- Born: Victoria Jane Holdsworth 1944 (age 80–81) Suffolk, England
- Occupations: Philanthropist; model;
- Spouse(s): James Bertram Lionel Brooke ​ ​(m. 1964; div. 1969)​ Sir Paul Getty ​ ​(m. 1994; died 2003)​
- Father: Gerald Holdsworth

= Victoria Holdsworth =

English philanthropist (born 1944)

Victoria Jane Getty, Lady Getty (formerly Brooke; born 1944) is an English philanthropist and former model. Since 2003 she has been a trustee of the J. Paul Getty Trust.

== Early life ==
Victoria was born in 1944 in Suffolk.

She is the daughter of Gerald Holdsworth, a Suffolk landowner.

== Career ==
She worked as a model.

She appeared in a campaign for Nivea and in advertisements for Gibbs toothpaste.
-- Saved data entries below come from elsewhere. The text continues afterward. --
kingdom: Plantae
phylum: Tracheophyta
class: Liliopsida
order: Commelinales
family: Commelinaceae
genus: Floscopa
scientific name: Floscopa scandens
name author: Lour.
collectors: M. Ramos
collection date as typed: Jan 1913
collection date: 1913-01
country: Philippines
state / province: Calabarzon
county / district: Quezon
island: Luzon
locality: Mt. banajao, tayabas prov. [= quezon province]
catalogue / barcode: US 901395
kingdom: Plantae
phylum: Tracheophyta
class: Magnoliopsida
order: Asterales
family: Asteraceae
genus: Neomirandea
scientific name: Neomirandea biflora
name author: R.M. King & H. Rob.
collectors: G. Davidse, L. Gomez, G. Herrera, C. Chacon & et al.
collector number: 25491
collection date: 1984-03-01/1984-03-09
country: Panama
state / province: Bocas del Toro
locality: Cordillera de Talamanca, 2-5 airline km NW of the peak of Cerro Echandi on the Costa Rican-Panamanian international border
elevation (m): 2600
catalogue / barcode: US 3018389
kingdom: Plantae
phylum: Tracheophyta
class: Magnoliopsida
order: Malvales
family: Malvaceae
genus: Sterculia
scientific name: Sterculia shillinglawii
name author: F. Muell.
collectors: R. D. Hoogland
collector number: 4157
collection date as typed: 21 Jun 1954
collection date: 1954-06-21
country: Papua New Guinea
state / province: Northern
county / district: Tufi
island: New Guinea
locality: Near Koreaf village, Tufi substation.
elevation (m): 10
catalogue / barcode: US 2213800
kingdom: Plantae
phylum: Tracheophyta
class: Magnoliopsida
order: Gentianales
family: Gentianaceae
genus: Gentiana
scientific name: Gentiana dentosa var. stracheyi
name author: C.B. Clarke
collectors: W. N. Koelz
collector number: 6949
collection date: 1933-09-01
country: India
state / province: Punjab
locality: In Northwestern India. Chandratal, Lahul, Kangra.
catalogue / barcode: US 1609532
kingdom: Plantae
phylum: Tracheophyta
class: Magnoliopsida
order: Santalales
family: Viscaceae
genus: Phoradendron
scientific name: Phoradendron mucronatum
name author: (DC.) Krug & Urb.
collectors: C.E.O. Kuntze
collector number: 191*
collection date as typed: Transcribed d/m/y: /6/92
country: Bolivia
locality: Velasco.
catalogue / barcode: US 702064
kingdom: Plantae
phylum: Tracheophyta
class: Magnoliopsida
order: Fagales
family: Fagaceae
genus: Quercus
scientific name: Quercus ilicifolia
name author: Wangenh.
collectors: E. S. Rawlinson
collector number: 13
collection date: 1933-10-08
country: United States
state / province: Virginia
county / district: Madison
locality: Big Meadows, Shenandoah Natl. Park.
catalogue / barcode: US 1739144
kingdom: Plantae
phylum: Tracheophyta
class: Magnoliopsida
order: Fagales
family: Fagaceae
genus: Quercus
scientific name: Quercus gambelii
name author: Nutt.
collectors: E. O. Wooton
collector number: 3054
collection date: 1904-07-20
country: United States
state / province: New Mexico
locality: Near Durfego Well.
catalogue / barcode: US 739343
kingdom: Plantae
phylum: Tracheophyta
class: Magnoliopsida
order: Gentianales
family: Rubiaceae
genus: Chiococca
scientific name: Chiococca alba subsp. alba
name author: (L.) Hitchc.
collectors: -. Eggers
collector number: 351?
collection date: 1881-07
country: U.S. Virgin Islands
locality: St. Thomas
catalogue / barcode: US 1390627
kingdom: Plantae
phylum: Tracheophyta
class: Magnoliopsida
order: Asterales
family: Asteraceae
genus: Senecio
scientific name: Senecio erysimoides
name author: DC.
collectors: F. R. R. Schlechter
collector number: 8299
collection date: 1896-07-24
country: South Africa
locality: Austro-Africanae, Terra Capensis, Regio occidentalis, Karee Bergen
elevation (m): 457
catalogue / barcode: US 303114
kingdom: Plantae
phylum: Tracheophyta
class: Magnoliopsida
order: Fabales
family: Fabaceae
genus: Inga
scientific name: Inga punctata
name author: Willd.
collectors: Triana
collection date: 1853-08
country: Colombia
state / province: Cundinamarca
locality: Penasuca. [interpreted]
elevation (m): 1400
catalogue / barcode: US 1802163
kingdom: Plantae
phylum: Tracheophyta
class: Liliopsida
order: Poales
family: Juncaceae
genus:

After her husband's death in 2003, Holdsworth took over as trustee of the J. Paul Getty Trust.

== Personal life ==
She married James Bertram Lionel Brooke, the son of Anthony Walter Dayrell Brooke, in 1964. She and Brooke were divorced in 1969. She married John Paul Getty Jr. as her second husband in 1994. Her husband had been awarded an honorary knighthood in 1987, but was not able to use the title substantively until he became a British subject in 1997. After her husband was granted British citizenship, Holdsworth was styled as Lady Getty. She played a major role in reintroducing her husband to public life and helping him overcome his drug addiction.

Holdsworth lives at Wormsley Park, a country house in Buckinghamshire that was owned by her husband. In 2015 she purchased Lavenham Brook Farm in Suffolk.

== In popular culture ==
Holdsworth is portrayed by the English actress Hannah New in the 2018 television series Trust on FX.